Percentage of neurons displaying immunoreactivity for neurotrophins (a) and Trk receptors (b) in the statoacoustic ganglion of Salmo salar and Salmo trutta. Measurements were made on five sections per animal (n = 5 Salmo salar; n = 5 Salmo trutta), 100 µm apart, per specimen and per antibody evaluating all nerve cell profiles present in the entire section.

Fig. 8

A theoretical model of the NT–Trk system in the inner ear of teleosts, based on the results of immunohistochemistry.
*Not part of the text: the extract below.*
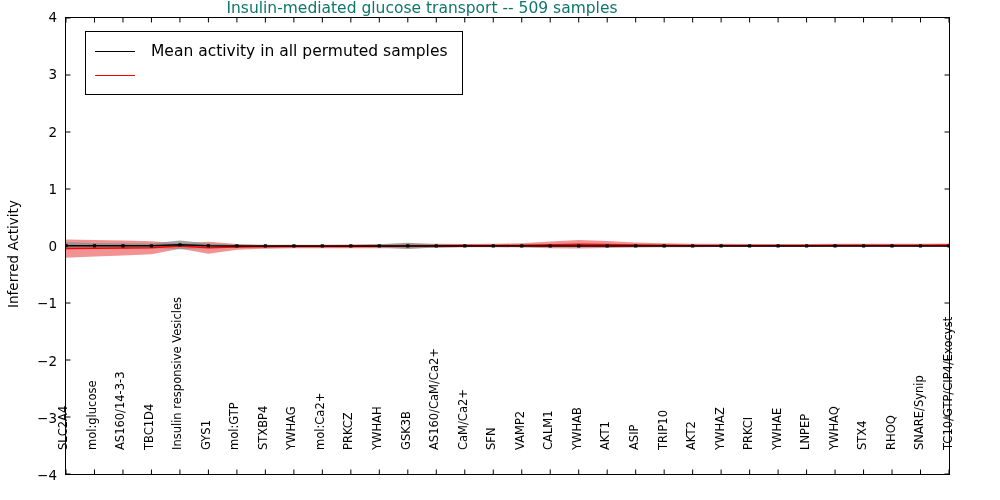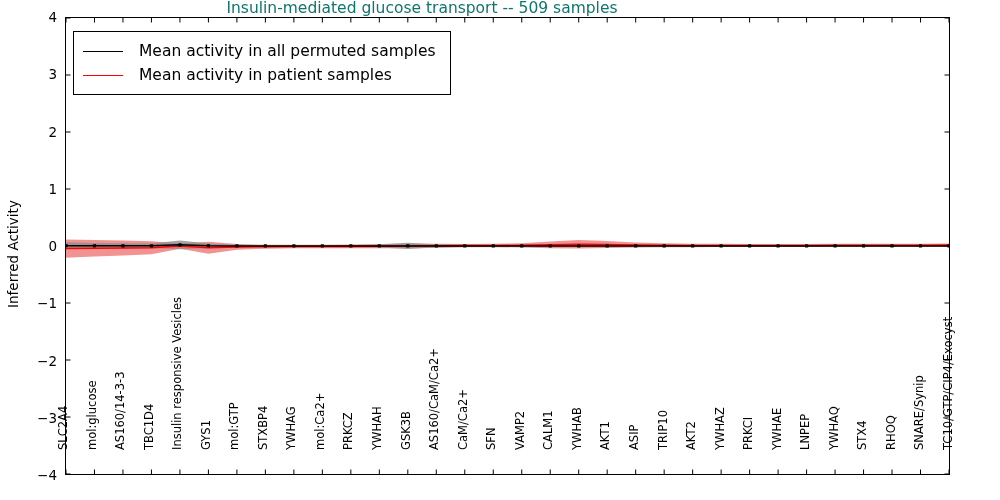"Mean activity in all permuted" #legend { left: 7px -> 19px }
The maculae of the utriculus and sacculus express BDNF and NT-3, whereas the sensory epithelia of the cristae ampullaris only express NT-3. Presumably these growth factors are convoyed via retrograde axonal transport to the statoacoustic ganglion. The division of the statoacoustic ganglion into utricular (UG) and saccular (SG) is artificial, and suggests that there is a predominance of TrkC-positive nerve fibres and neurons in the SG, whereas in the UG the non-TrkC-positive cells predominate. AC, anterior semicircular canal; HC, horizontal semicircular canal; PC, posterior semicircular canal; MU, maculeae of the utriculus; MS, maculae of the sacculus.